[Start of Attachment]

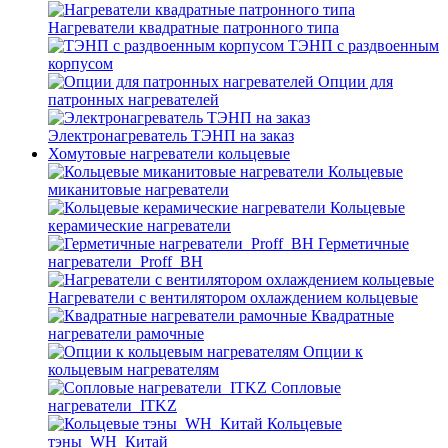
Нагреватели квадратные патронного типа
ТЭНП с раздвоенным
корпусом
Опции для
патронных нагревателей
Электронагреватель ТЭНП на заказ
Хомутовые нагреватели кольцевые
Кольцевые
миканитовые нагреватели
Кольцевые
керамические нагреватели
Герметичные
нагреватели_Proff_BH
Нагреватели с вентилятором охлаждением кольцевые
Квадратные
нагреватели рамочные
Опции к
кольцевым нагревателям
Cопловые
нагреватели_ITKZ
Кольцевые
тэны_WH_Китай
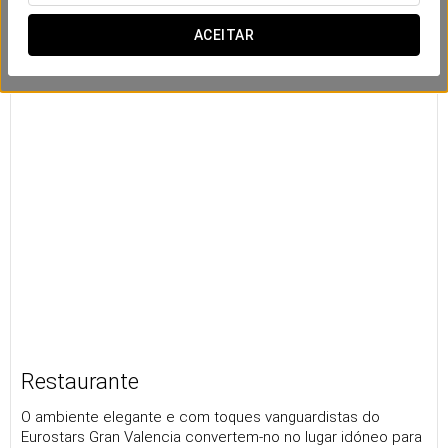
ACEITAR
Restaurante
O ambiente elegante e com toques vanguardistas do
Eurostars Gran Valencia convertem-no no lugar idóneo para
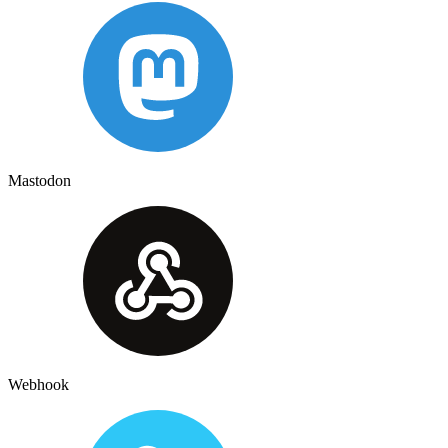
Mastodon
Webhook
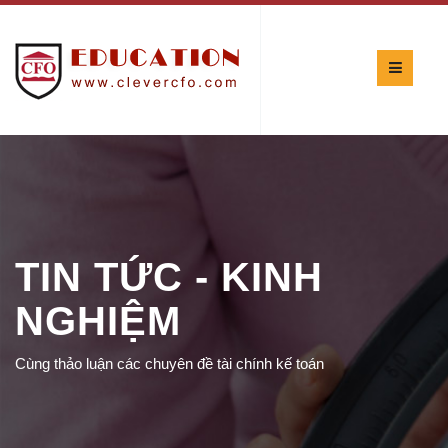
TIN TỨC - KINH
NGHIỆM
Cùng thảo luận các chuyên đề tài chính kế toán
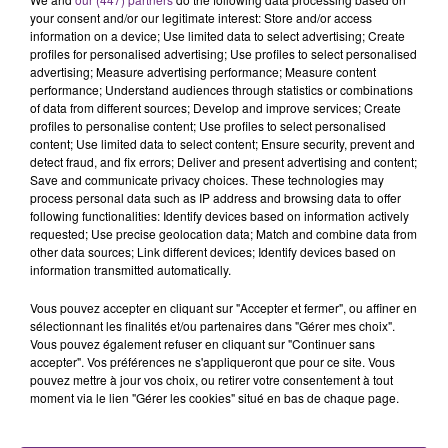
rémois. Le magasin JouéClub est contraint de
your consent and/or our legitimate interest: Store and/or access
information on a device; Use limited data to select advertising; Create
fermer ses portes.
TITRES DIFFUSÉS
profiles for personalised advertising; Use profiles to select personalised
advertising; Measure advertising performance; Measure content
performance; Understand audiences through statistics or combinations
of data from different sources; Develop and improve services; Create
19h20
19h20
19h12
19h12
profiles to personalise content; Use profiles to select personalised
content; Use limited data to select content; Ensure security, prevent and
detect fraud, and fix errors; Deliver and present advertising and content;
Save and communicate privacy choices. These technologies may
process personal data such as IP address and browsing data to offer
following functionalities: Identify devices based on information actively
requested; Use precise geolocation data; Match and combine data from
other data sources; Link different devices; Identify devices based on
information transmitted automatically.
Vous pouvez accepter en cliquant sur "Accepter et fermer", ou affiner en
ALEX WARREN
OPHELIE WINTER
sélectionnant les finalités et/ou partenaires dans "Gérer mes choix".
Fever Dream
Dieu M'a Donne La Foi
Vous pouvez également refuser en cliquant sur "Continuer sans
accepter". Vos préférences ne s'appliqueront que pour ce site. Vous
pouvez mettre à jour vos choix, ou retirer votre consentement à tout
19h08
19h08
19h04
19h04
moment via le lien "Gérer les cookies" situé en bas de chaque page.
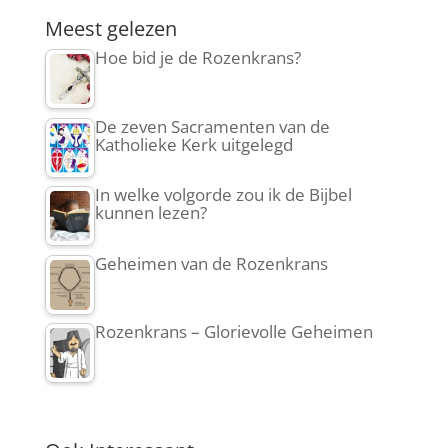
Meest gelezen
Hoe bid je de Rozenkrans?
De zeven Sacramenten van de
Katholieke Kerk uitgelegd
In welke volgorde zou ik de Bijbel
kunnen lezen?
Geheimen van de Rozenkrans
Rozenkrans – Glorievolle Geheimen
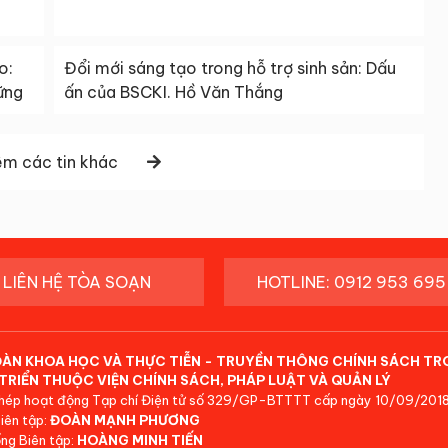
o:
Đổi mới sáng tạo trong hỗ trợ sinh sản: Dấu
ững
ấn của BSCKI. Hồ Văn Thắng
m các tin khác
LIÊN HỆ TÒA SOẠN
HOTLINE: 0912 953 695
ĐÀN KHOA HỌC VÀ THỰC TIỄN - TRUYỀN THÔNG CHÍNH SÁCH TR
TRIỂN THUỘC VIỆN CHÍNH SÁCH, PHÁP LUẬT VÀ QUẢN LÝ
hép hoạt động Tạp chí Điện tử số 329/GP-BTTTT cấp ngày 10/09/2018
iên tập:
ĐOÀN MẠNH PHƯƠNG
ng Biên tập:
HOÀNG MINH TIẾN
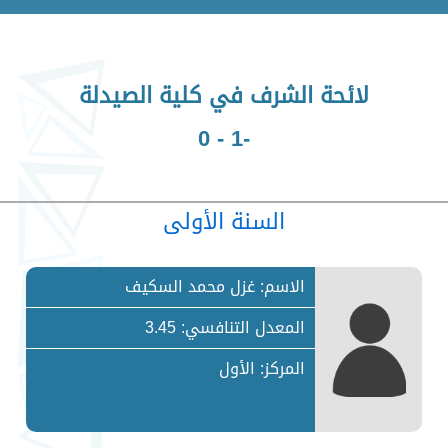
لائحة الشرف في كلية الصيدلة
-1 - 0
السنة الأولى
الاسم: غزل محمد السكيف
المعدل التنافسي: 3.45
المركز: الأول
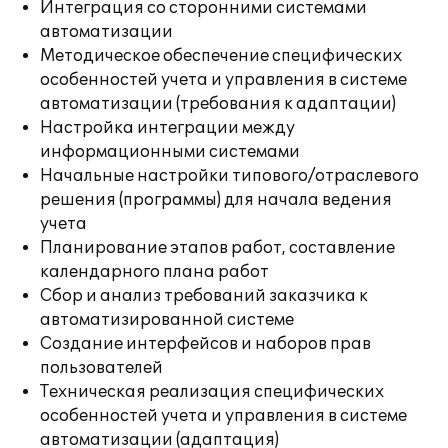
Интеграция со сторонними системами
автоматизации
Методическое обеспечение специфических
особенностей учета и управления в системе
автоматизации (требования к адаптации)
Настройка интеграции между
информационными системами
Начальные настройки типового/отраслевого
решения (программы) для начала ведения
учета
Планирование этапов работ, составление
календарного плана работ
Сбор и анализ требований заказчика к
автоматизированной системе
Создание интерфейсов и наборов прав
пользователей
Техническая реализация специфических
особенностей учета и управления в системе
автоматизации (адаптация)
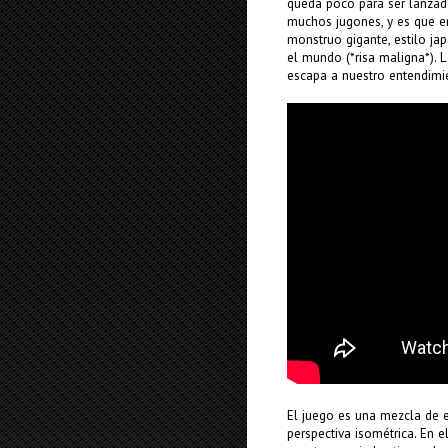
queda poco para ser lanza
muchos jugones, y es que en
monstruo gigante, estilo jap
el mundo (*risa maligna*). 
escapa a nuestro entendimie
El juego es una mezcla de 
perspectiva isométrica. En 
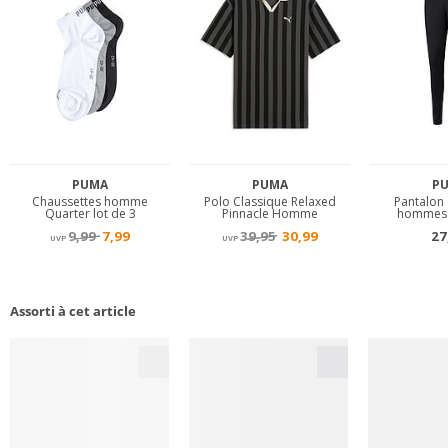
Assorti à cet article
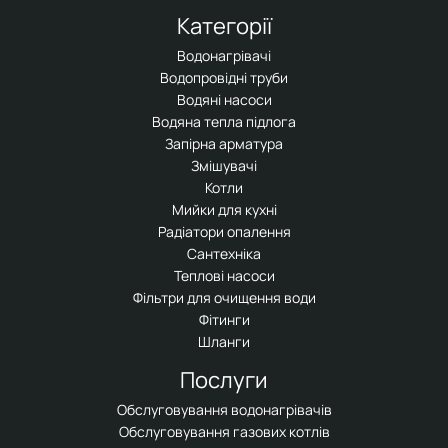
Категорії
Водонагрівачі
Водопровідні труби
Водяні насоси
Водяна тепла підлога
Запірна арматура
Змішувачі
Котли
Мийки для кухні
Радіатори опалення
Сантехніка
Теплові насоси
Фільтри для очищення води
Фітинги
Шланги
Послуги
Обслуговування водонагрівачів
Обслуговування газових котлів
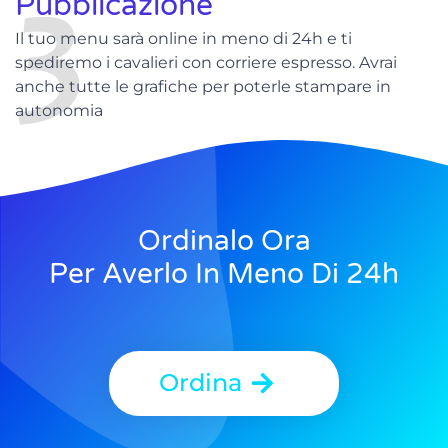
Pubblicazione
Il tuo menu sarà online in meno di 24h e ti
spediremo i cavalieri con corriere espresso. Avrai
anche tutte le grafiche per poterle stampare in
autonomia
Ordinalo Ora
Per Averlo In Meno Di 24h
Ordina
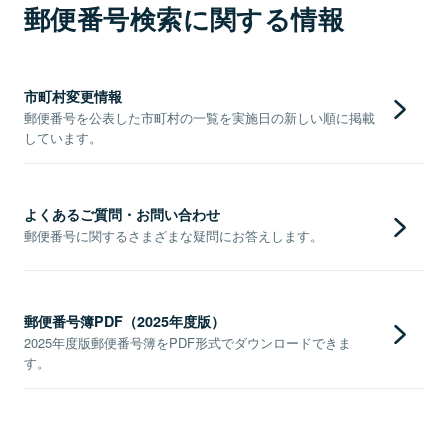
郵便番号検索に関する情報
市町村変更情報
郵便番号を公表した市町村の一覧を実施日の新しい順に掲載
しています。
よくあるご質問・お問い合わせ
郵便番号に関するさまざまな疑問にお答えします。
郵便番号簿PDF（2025年度版）
2025年度版郵便番号簿をPDF形式でダウンロードできま
す。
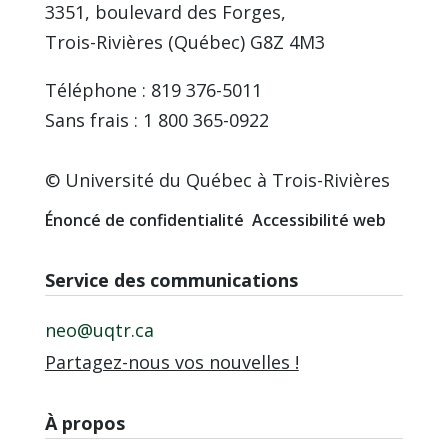
3351, boulevard des Forges,
Trois-Rivières (Québec) G8Z 4M3
Téléphone : 819 376-5011
Sans frais : 1 800 365-0922
© Université du Québec à Trois-Rivières
Énoncé de confidentialité
Accessibilité web
Service des communications
neo@uqtr.ca
Partagez-nous vos nouvelles !
À propos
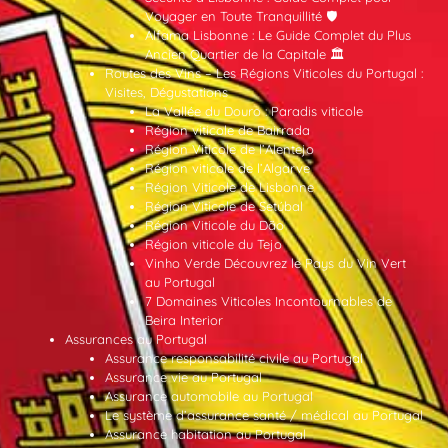
Voyager en Toute Tranquillité 🛡️
Alfama Lisbonne : Le Guide Complet du Plus
Ancien Quartier de la Capitale 🏛️
Routes des Vins – Les Régions Viticoles du Portugal :
Visites, Dégustations
La Vallée du Douro : Paradis viticole
Région viticole de Bairrada
Région Viticole de l’Alentejo
Région viticole de l’Algarve
Région Viticole de Lisbonne
Région Viticole de Setúbal
Région Viticole du Dão
Région viticole du Tejo
Vinho Verde Découvrez le Pays du Vin Vert
au Portugal
7 Domaines Viticoles Incontournables de
Beira Interior
Assurances au Portugal
Assurance responsabilité civile au Portugal
Assurance vie au Portugal
Assurance automobile au Portugal
Le système d’assurance santé / médical au Portugal
Assurance habitation au Portugal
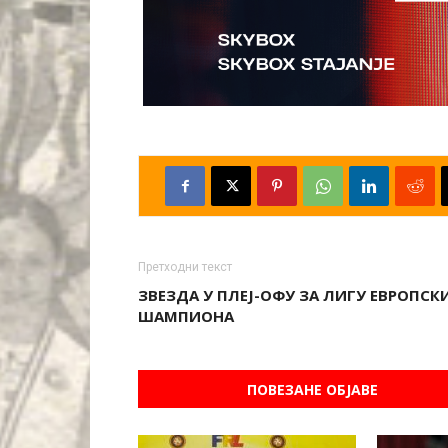
Претходни текст
ЗВЕЗДА У ПЛЕЈ-ОФУ ЗА ЛИГУ ЕВРОПСК
ШАМПИОНА
ПОВЕЗАНЕ ОБЈАВЕ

[End of Attachment]

**What the task requires**
The required answer is the material repeated exactly, with no images in it.

**Written answer**
Нагреватели квадратные патронного типа
ТЭНП с раздвоенным
корпусом
Опции для
патронных нагревателей
Электронагреватель ТЭНП на заказ
Хомутовые нагреватели кольцевые
Кольцевые
миканитовые нагреватели
Кольцевые
керамические нагреватели
Герметичные
нагреватели_Proff_BH
Нагреватели с вентилятором охлаждением кольцевые
Квадратные
нагреватели рамочные
Опции к
кольцевым нагревателям
Cопловые
нагреватели_ITKZ
Кольцевые
тэны_WH_Китай
ACEITAR
Restaurante
O ambiente elegante e com toques vanguardistas do
Eurostars Gran Valencia convertem-no no lugar idóneo para
Mastodon
Webhook
TIN TỨC - KINH
NGHIỆM
Cùng thảo luận các chuyên đề tài chính kế toán
rémois. Le magasin JouéClub est contraint de
your consent and/or our legitimate interest: Store and/or access
information on a device; Use limited data to select advertising; Create
fermer ses portes.
TITRES DIFFUSÉS
profiles for personalised advertising; Use profiles to select personalised
advertising; Measure advertising performance; Measure content
performance; Understand audiences through statistics or combinations
of data from different sources; Develop and improve services; Create
19h20
19h20
19h12
19h12
profiles to personalise content; Use profiles to select personalised
content; Use limited data to select content; Ensure security, prevent and
detect fraud, and fix errors; Deliver and present advertising and content;
Save and communicate privacy choices. These technologies may
process personal data such as IP address and browsing data to offer
following functionalities: Identify devices based on information actively
requested; Use precise geolocation data; Match and combine data from
other data sources; Link different devices; Identify devices based on
information transmitted automatically.
Vous pouvez accepter en cliquant sur "Accepter et fermer", ou affiner en
ALEX WARREN
OPHELIE WINTER
sélectionnant les finalités et/ou partenaires dans "Gérer mes choix".
Fever Dream
Dieu M'a Donne La Foi
Vous pouvez également refuser en cliquant sur "Continuer sans
accepter". Vos préférences ne s'appliqueront que pour ce site. Vous
pouvez mettre à jour vos choix, ou retirer votre consentement à tout
19h08
19h08
19h04
19h04
moment via le lien "Gérer les cookies" situé en bas de chaque page.
Meest gelezen
Hoe bid je de Rozenkrans?
De zeven Sacramenten van de
Katholieke Kerk uitgelegd
In welke volgorde zou ik de Bijbel
kunnen lezen?
Geheimen van de Rozenkrans
Rozenkrans – Glorievolle Geheimen
o:
Đổi mới sáng tạo trong hỗ trợ sinh sản: Dấu
ững
ấn của BSCKI. Hồ Văn Thắng
m các tin khác
LIÊN HỆ TÒA SOẠN
HOTLINE: 0912 953 695
ĐÀN KHOA HỌC VÀ THỰC TIỄN - TRUYỀN THÔNG CHÍNH SÁCH TR
TRIỂN THUỘC VIỆN CHÍNH SÁCH, PHÁP LUẬT VÀ QUẢN LÝ
hép hoạt động Tạp chí Điện tử số 329/GP-BTTTT cấp ngày 10/09/2018
iên tập:
ĐOÀN MẠNH PHƯƠNG
ng Biên tập:
HOÀNG MINH TIẾN
لائحة الشرف في كلية الصيدلة
-1 - 0
السنة الأولى
الاسم: غزل محمد السكيف
المعدل التنافسي: 3.45
المركز: الأول
Интеграция со сторонними системами
автоматизации
Методическое обеспечение специфических
особенностей учета и управления в системе
автоматизации (требования к адаптации)
Настройка интеграции между
информационными системами
Начальные настройки типового/отраслевого
решения (программы) для начала ведения
учета
Планирование этапов работ, составление
календарного плана работ
Сбор и анализ требований заказчика к
автоматизированной системе
Создание интерфейсов и наборов прав
пользователей
Техническая реализация специфических
особенностей учета и управления в системе
автоматизации (адаптация)
queda poco para ser lanza
muchos jugones, y es que en
monstruo gigante, estilo jap
el mundo (*risa maligna*). 
escapa a nuestro entendimie
El juego es una mezcla de 
perspectiva isométrica. En 
Assorti à cet article
Категорії
Водонагрівачі
Водопровідні труби
Водяні насоси
Водяна тепла підлога
Запірна арматура
Змішувачі
Котли
Мийки для кухні
Радіатори опалення
Сантехніка
Теплові насоси
Фільтри для очищення води
Фітинги
Шланги
Послуги
Обслуговування водонагрівачів
Обслуговування газових котлів
Pubblicazione
Il tuo menu sarà online in meno di 24h e ti
spediremo i cavalieri con corriere espresso. Avrai
anche tutte le grafiche per poterle stampare in
autonomia
Ordinalo Ora
Per Averlo In Meno Di 24h
Ordina
郵便番号検索に関する情報
市町村変更情報
郵便番号を公表した市町村の一覧を実施日の新しい順に掲載
しています。
よくあるご質問・お問い合わせ
郵便番号に関するさまざまな疑問にお答えします。
郵便番号簿PDF（2025年度版）
2025年度版郵便番号簿をPDF形式でダウンロードできま
す。
3351, boulevard des Forges,
Trois-Rivières (Québec) G8Z 4M3
Téléphone : 819 376-5011
Sans frais : 1 800 365-0922
© Université du Québec à Trois-Rivières
Énoncé de confidentialité
Accessibilité web
Service des communications
neo@uqtr.ca
Partagez-nous vos nouvelles !
À propos
Voyager en Toute Tranquillité 🛡️
Alfama Lisbonne : Le Guide Complet du Plus
Ancien Quartier de la Capitale 🏛️
Routes des Vins – Les Régions Viticoles du Portugal :
Visites, Dégustations
La Vallée du Douro : Paradis viticole
Région viticole de Bairrada
Région Viticole de l’Alentejo
Région viticole de l’Algarve
Région Viticole de Lisbonne
Région Viticole de Setúbal
Région Viticole du Dão
Région viticole du Tejo
Vinho Verde Découvrez le Pays du Vin Vert
au Portugal
7 Domaines Viticoles Incontournables de
Beira Interior
Assurances au Portugal
Assurance responsabilité civile au Portugal
Assurance vie au Portugal
Assurance automobile au Portugal
Le système d’assurance santé / médical au Portugal
Assurance habitation au Portugal
Претходни текст
ЗВЕЗДА У ПЛЕЈ-ОФУ ЗА ЛИГУ ЕВРОПСК
ШАМПИОНА
ПОВЕЗАНЕ ОБЈАВЕ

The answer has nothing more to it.